In the Sacramento incident, firefighters who were exposed were 300 ft away from the EV that vented.

This shows that even the ERG isolation numbers need to be updated.

Perimeters should be generous and dynamic, not static lines painted on a map.  

Batteries, BESS and the next big risk  

BESS is where a lot of these issues converge.

These systems are increasingly tied to the explosive growth of data centers and other critical infrastructures. Many BESS are installed in enclosed containers.

Ralph Suppa

That raises tactical questions: Where do off-gas products actually go? How is explosion risk controlled? What happens when corrosion, water ingress, marine salt or seismic activity act on these systems over the years?  

Current codes, such as NFPA 855 and the International Fire Code, require an explosion-control strategy for larger electrochemical ESS.   

For us, it translates into simple pre-plan questions: How is this container controlling flammable gas prevention, venting or both? Where does the gas go? What happens if those systems lose power or fail?

Act on those questions, otherwise we risk a slow, systemic erosion of safety. Systemic erosion is what sets the stage for a Grenfell-type disaster in battery space.  

Moving forward  

Electrification is not a passing trend.

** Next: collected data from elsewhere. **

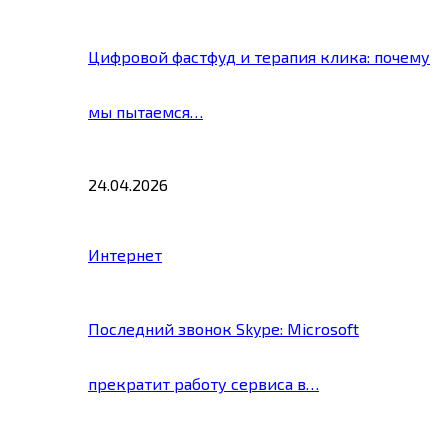
Цифровой фастфуд и терапия клика: почему
мы пытаемся…
24.04.2026
Интернет
Последний звонок Skype: Microsoft
прекратит работу сервиса в…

EVs, e-bikes, DIY conversions and battery storage will only become more common and more deeply embedded in our environment.  

We can choose to pretend these are the same as yesterday’s fires, or we can accept that they are different: different toxicity, different behaviour, different consequences. 

We can invest in training that includes handling delayed re-ignition, off -gassing, monitoring and coordination across agencies.

We can put the OODA loop and clear tactical options into simple SOPs.

We can build partnerships with occupational health and environmental agencies, as well as industry, to understand exposures and engineer safer sites.  

Ralph Suppa

If we don’t, the erosion of safety will be quiet and gradual right up until the day it isn’t.

If we do, we stand a real chance of keeping our people safer, protecting the public and making sure the next big battery story is one we prevented, not one we read about.  

That, ultimately, is what it means to put safety at the forefront.